- Born: November 5, 1962 (age 62)
- Occupation: Founder of Stardust Brands
- Father: Yul Brynner

= Victoria Brynner =

Founder of Stardust Brands

Victoria Brynner (born 5 November 1962 ) is the founder of Stardust Brands, a consultancy that connects fashion and luxury brands with creative talent.

==Early life==
Brynner is the daughter of Yul Brynner, a Russian-born, United States-based film and stage actor, and Doris Kleiner, a Chilean model and socialite. She grew up in Switzerland and Paris.

==Consulting career==
Brynner has worked with global brands including Louis Vuitton, Christian Dior, Zac Posen and Versace.

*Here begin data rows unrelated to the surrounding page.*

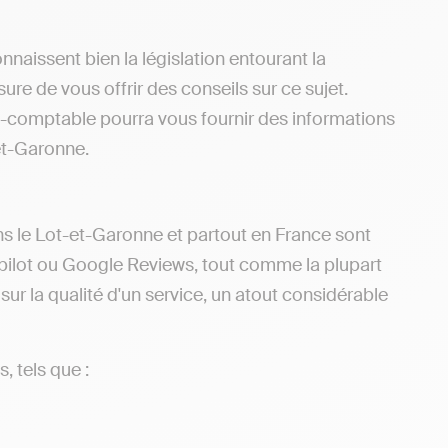
naissent bien la législation entourant la
re de vous offrir des conseils sur ce sujet.
-comptable pourra vous fournir des informations
et-Garonne.
ns le Lot-et-Garonne et partout en France sont
pilot ou Google Reviews, tout comme la plupart
ur la qualité d'un service, un atout considérable
, tels que :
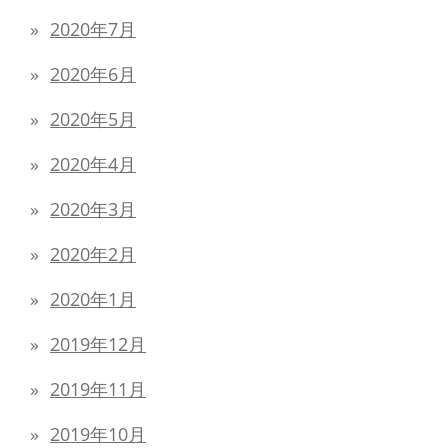
2020年7月
2020年6月
2020年5月
2020年4月
2020年3月
2020年2月
2020年1月
2019年12月
2019年11月
2019年10月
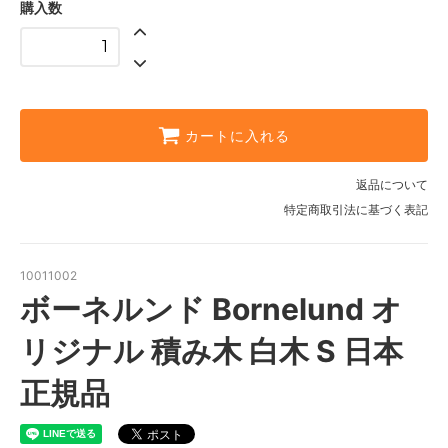
購入数
カートに入れる
返品について
特定商取引法に基づく表記
10011002
ボーネルンド Bornelund オ
リジナル 積み木 白木 S 日本
正規品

In 2007, Brynner cast Mikhail Gorbachev, Catherine Deneuve, Andre Agassi and Steffi Graf to star in Louis Vuitton's Core Values campaign photographed by Annie Leibovitz.

Brynner was hired by Coty, Inc., in 2012 as creative consultant and executive producer for its global advertising campaign for Lady Gaga's fragrance Lady Gaga Fame.

In 2012, Brynner collaborated with Carine Roitfeld for the launch of CR Fashion Book where she produced and cast over 30 photo shoots. In 2013, she cast Johnny Depp in Christian Dior's men's fragrance, Sauvage.

==Personal life==
In 2010, on the 25th anniversary of her father's death, Brynner published Yul Brynner: A Photographic Journey.

Brynner lives in Beverly Hills, California with her husband and business partner, Gino Sullivan, and their two children.